Para lá da intriga, para lá da história da última mulher condenada à morte na Islândia e dos contornos controversos que envolveram o seu caso, este é um livro que oferece acima de tudo um olhar sobre o sistema judicial e religioso da época e, sobretudo, sobre o seu povo. Em suma, é um livro muito cru sobre as pessoas e a sua natureza, sobre a sua consciência a respeito dos outros numa altura em que a percepção da humanidade sobre o próximo, sobre o certo e errado, neste ponto do globo, era muito peculiar – dá que reflectir.
 
Não vos vou mentir, confesso que senti muito mais do que li esta história… permitir-me a tal pareceu-me a melhor forma de a abordar. Dito isto, reafirmo, emocionei-me em alguns momentos e carreguei comigo uma tristeza durante o folhear que ainda permanece em mim, ainda me creio perdida nos acontecimentos rudes, ásperos como a mão que lavra a terra, que alimenta e que mata o pasto, actos contínuos de factos reais, transparentes no que são porque não podem ser de outra maneira. Não foi uma leitura interrupta, pelo contrário, peguei-lhe apenas quando tinha determinado estado de espírito, assim sugiro-a aos que sabem o que encontrar nestas páginas desiguais que são o que são e, no seu género, são extremamente bem construídas.
Quando à escrita belíssima de Hannah Kent, esta tem um ritmo e uma cadência hipnotizantes, provocando a introspecção. É, igualmente, nostálgica, quase poética, despreocupada com a susceptibilidade de quem lê e procurando tocar a sua sensibilidade através da realidade apática e imperturbável que dá a ver. Tratasse de uma autora que espelha bem o trabalho de investigação realizado para dar vida a esta obra maravilhosa.
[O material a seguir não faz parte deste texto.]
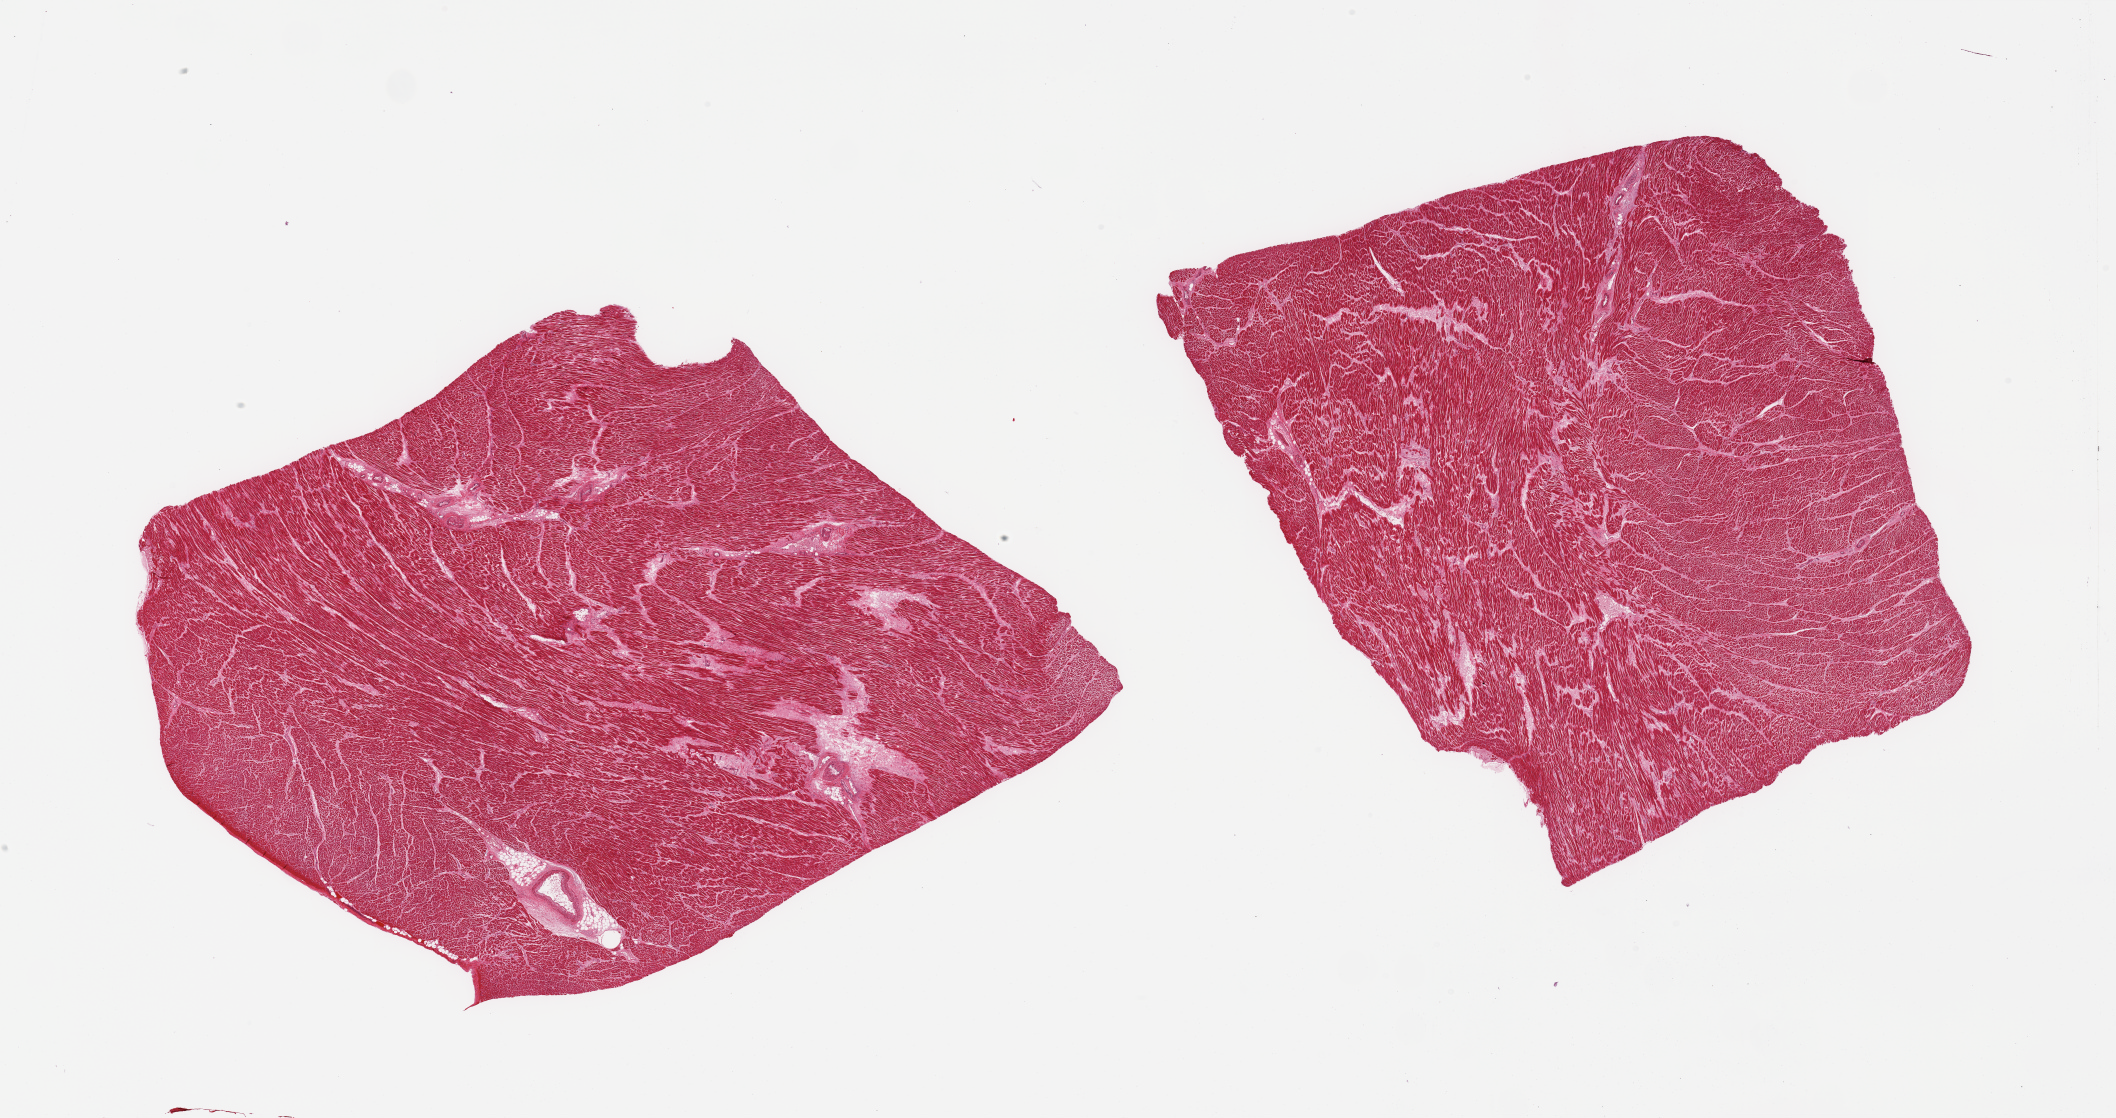
Digitized haematoxylin and eosin-stained section — low-resolution overview of the scanned area, about 33.5 x 17.7 mm (slide scanned at 20x). PAXgene-fixed paraffin-embedded (PFPE) section. Section of heart (target tissue). Tissue donor sample. Male donor.
Review note (as recorded): 2 pieces; fatty degeneration with mild to moderate autolysis of the interstitial fat; congested capillaries.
Enfim, este livro pode ser lido sob o calor dos trópicos numa praia repleta de pessoas mas, acreditem, sentirão o frio e o silêncio a entranhar-se na vossa pele, sentiram e calma e o vazio de lugares que sonharão ver e que, se forem como eu, vos farão chorar. Bem, eu sou uma leitora muito sensível.
 
Uma grande aposta do Grupo Saída de Emergência para os fãs de ficção histórica a que, muito dificilmente, qualquer leitor ficará indiferente.